Bentuk-bentuk penghormatan dan pembiasaan demikian akan selalu diajarkan dan dibiasakan pada setiap taekwondoin. Kebiasaan-kebiasaan yang baik seperti ini, apabila terus dilakukan lambat laun akan tertanam dalam diri taekwondoin. Apabila sudah terbiasa dan terinternalisasi, maka akan membentuk karakter, watak, atau sifat yang baik. Kemudian dalam taekwondo segala aspeknya memiliki makna filosofis yang mendalam, sesuai dengan budaya timur yang santun, sopan, lembut, dan saling menghormati; di samping tegas, disiplin, ksatria, dan perwira. Misalnya saja filosofi warna sabuk, yang merupakan pembeda tingkatan kemampuan dan senioritas para taekwondoin. Warna sabuk yang di mulai dari sabuk putih (pemula) hingga sabuk hitam (DAN) memiliki makna filosofis masing-masing yang berbeda, sesuai dengan budaya bangsa korea, tempat dimana taekwondo dilahirkan.
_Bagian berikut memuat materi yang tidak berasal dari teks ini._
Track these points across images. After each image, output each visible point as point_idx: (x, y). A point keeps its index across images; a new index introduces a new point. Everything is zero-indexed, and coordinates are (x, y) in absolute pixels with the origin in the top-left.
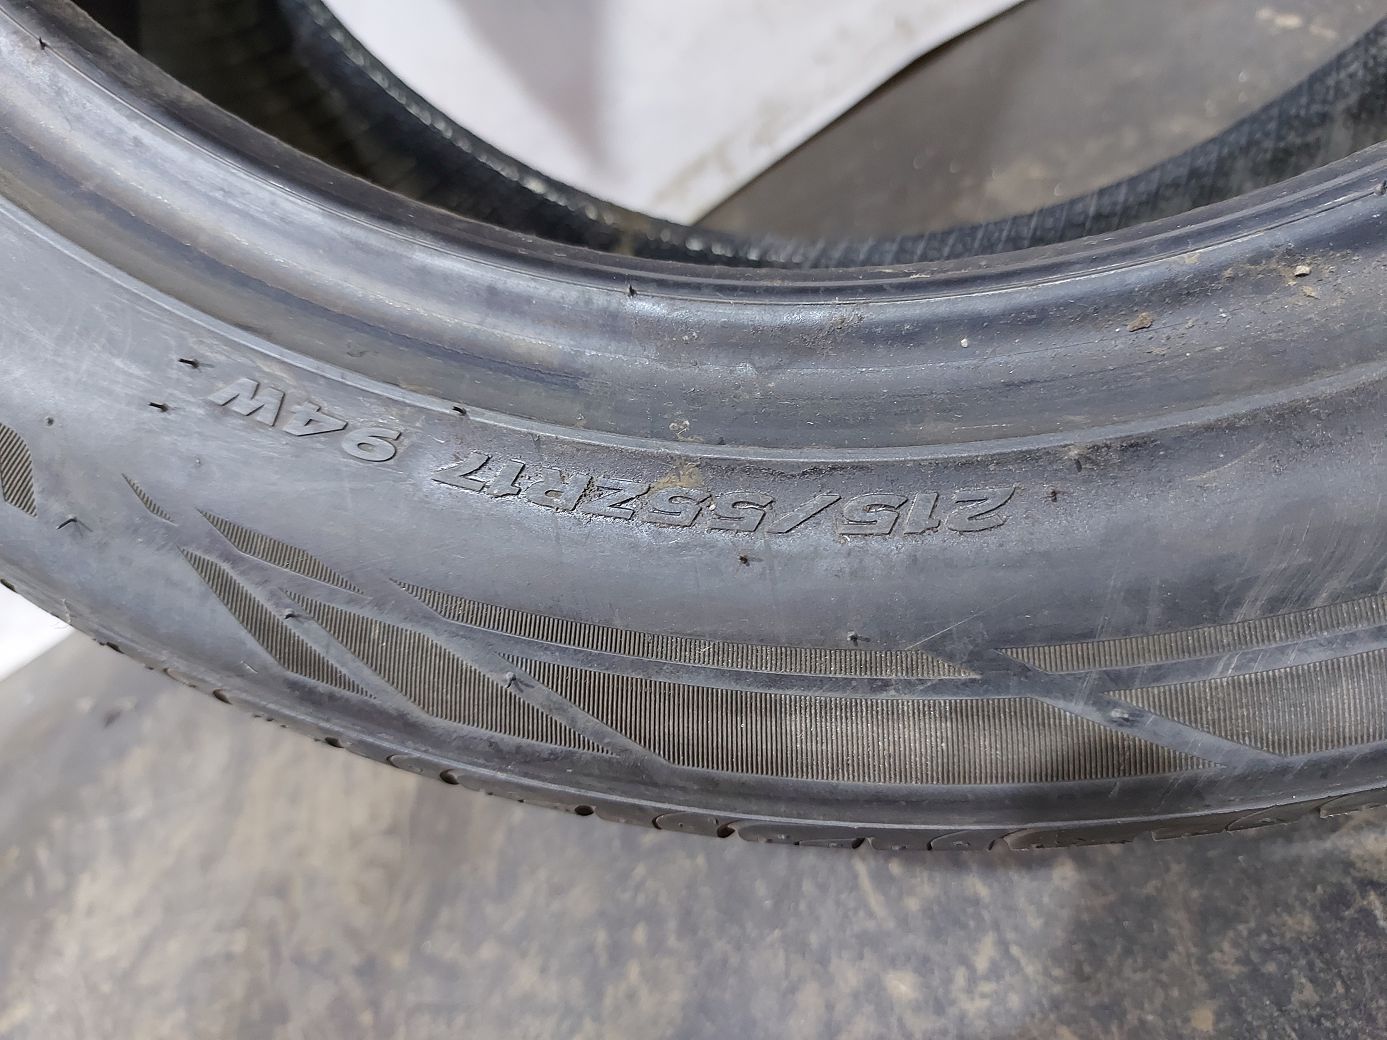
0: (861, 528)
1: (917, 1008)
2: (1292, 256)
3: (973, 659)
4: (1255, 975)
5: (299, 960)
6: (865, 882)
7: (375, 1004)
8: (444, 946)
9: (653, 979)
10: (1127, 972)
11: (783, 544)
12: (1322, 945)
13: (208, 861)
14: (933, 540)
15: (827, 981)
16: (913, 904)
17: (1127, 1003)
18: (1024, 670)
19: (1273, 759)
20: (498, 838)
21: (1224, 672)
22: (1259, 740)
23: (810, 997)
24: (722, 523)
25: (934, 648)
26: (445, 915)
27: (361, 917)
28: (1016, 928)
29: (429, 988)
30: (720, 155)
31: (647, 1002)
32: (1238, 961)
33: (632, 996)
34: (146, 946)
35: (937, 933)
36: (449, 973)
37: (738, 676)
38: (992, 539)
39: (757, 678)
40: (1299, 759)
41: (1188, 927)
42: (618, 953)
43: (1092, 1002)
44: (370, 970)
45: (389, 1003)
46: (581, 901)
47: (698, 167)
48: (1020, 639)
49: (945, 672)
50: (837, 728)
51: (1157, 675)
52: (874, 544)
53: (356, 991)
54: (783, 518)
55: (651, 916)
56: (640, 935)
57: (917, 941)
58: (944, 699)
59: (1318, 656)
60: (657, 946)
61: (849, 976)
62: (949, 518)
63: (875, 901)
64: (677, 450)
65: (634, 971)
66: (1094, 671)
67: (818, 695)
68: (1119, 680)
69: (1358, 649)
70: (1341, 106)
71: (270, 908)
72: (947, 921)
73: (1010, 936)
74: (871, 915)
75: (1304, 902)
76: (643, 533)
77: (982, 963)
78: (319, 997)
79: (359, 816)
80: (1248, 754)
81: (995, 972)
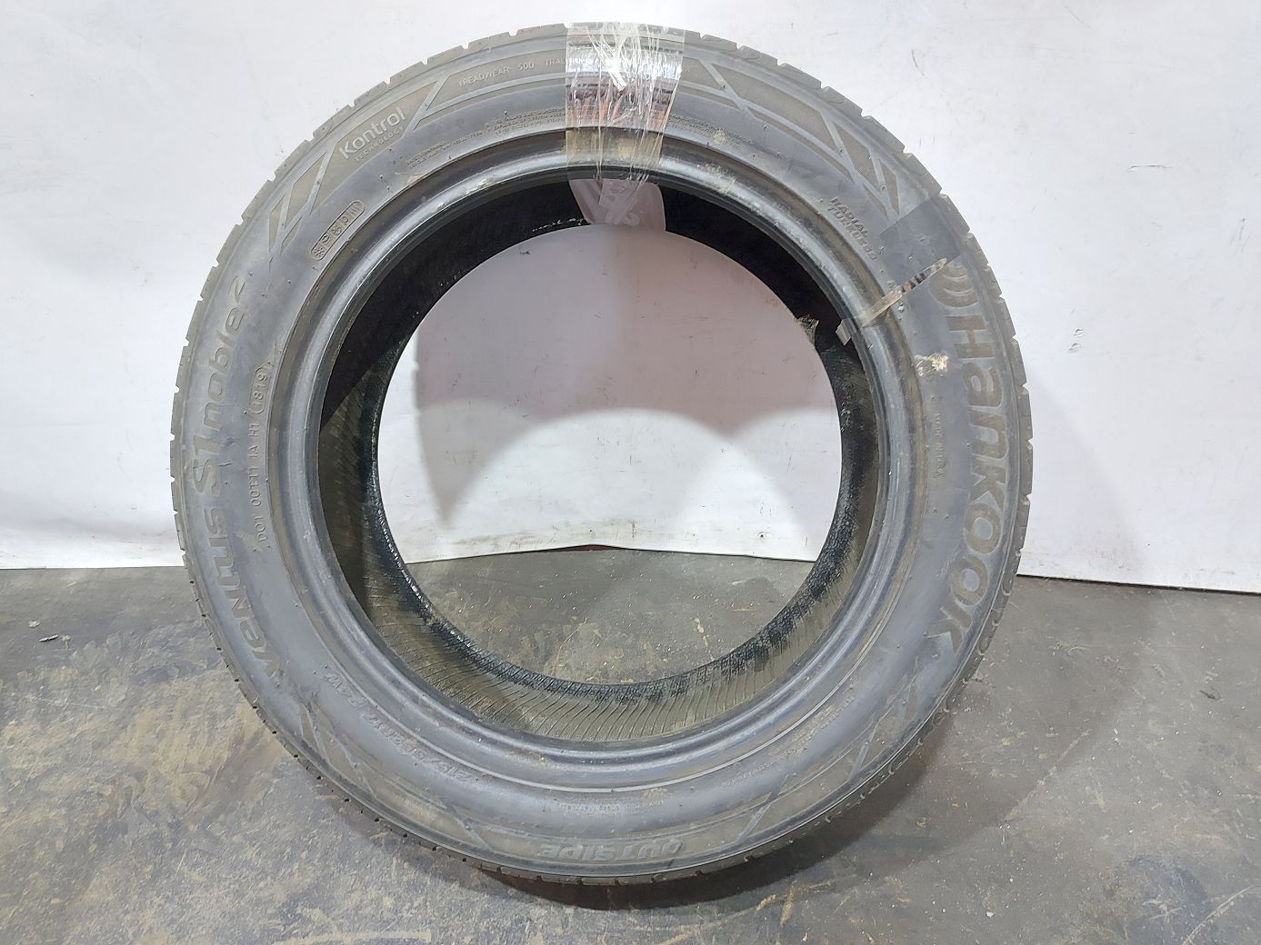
0: (441, 768)
1: (389, 910)
2: (542, 756)
3: (447, 805)
4: (487, 933)
5: (140, 810)
6: (394, 867)
7: (175, 842)
8: (217, 829)
9: (302, 872)
10: (455, 920)
11: (424, 765)
12: (509, 931)
13: (97, 746)
14: (452, 778)
15: (365, 892)
16: (405, 878)
17: (450, 929)
18: (455, 811)
19: (491, 850)
20: (260, 796)
21: (488, 828)
22: (490, 845)
23: (356, 896)
24: (415, 754)
25: (441, 799)
26: (222, 817)
27: (179, 803)
28: (432, 897)
29: (204, 843)
30: (496, 541)
31: (296, 878)
32: (486, 928)
33: (291, 874)
34: (48, 772)
35: (408, 890)
36: (217, 841)
37: (402, 787)
38: (462, 783)
39: (405, 789)
40: (496, 852)
41: (479, 914)
42: (292, 858)
43: (441, 925)
44: (176, 826)
45: (181, 843)
46: (285, 834)
47: (485, 539)
48: (457, 805)
49: (441, 805)
50: (414, 806)
51: (478, 823)
52: (441, 773)
53: (167, 833)
54: (428, 759)
55: (312, 849)
56: (304, 855)
57: (400, 890)
58: (438, 810)
59: (505, 832)
60: (309, 861)
61: (373, 893)
62: (457, 775)
63: (394, 873)
64: (415, 735)
65: (296, 866)
66: (467, 817)
67: (415, 798)
68: (471, 821)
69: (513, 834)
70: (645, 694)
71: (129, 781)
72: (414, 887)
73: (429, 899)
74: (390, 877)
75: (511, 918)
76: (398, 748)
77: (416, 904)
78: (147, 829)
79: (194, 759)
80: (487, 847)
81: (418, 908)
Meskipun taekwondo berasal dari negara Korea, tetapi secara filosofis dan kultural sangat inheren dengan budaya melayu pada umumnya, dan dapat diterima oleh budaya bangsa Indonesia. Pertukaran budaya antar bangsa, yakni akulturasi dan asimilasi merupakan hal yang sangat biasa, sepanjang itu baik dan sesuai dengan nilai budaya bangsa masing-masing. Apalagi pada era globalisasi seperti sekarang ini, yang ditandai dengan kemajuan pesat teknologi dan informasi, khususnya internet. Memungkinkan orang untuk berkomunikasi antar negara dan mengakses informasi begitu cepat, bahkan dalam hitungan detik. Sehingga jarak antar negara-negara serasa dekat, sehingga sangat memungkinkan terjadinya pertukaran budaya antar bangsa.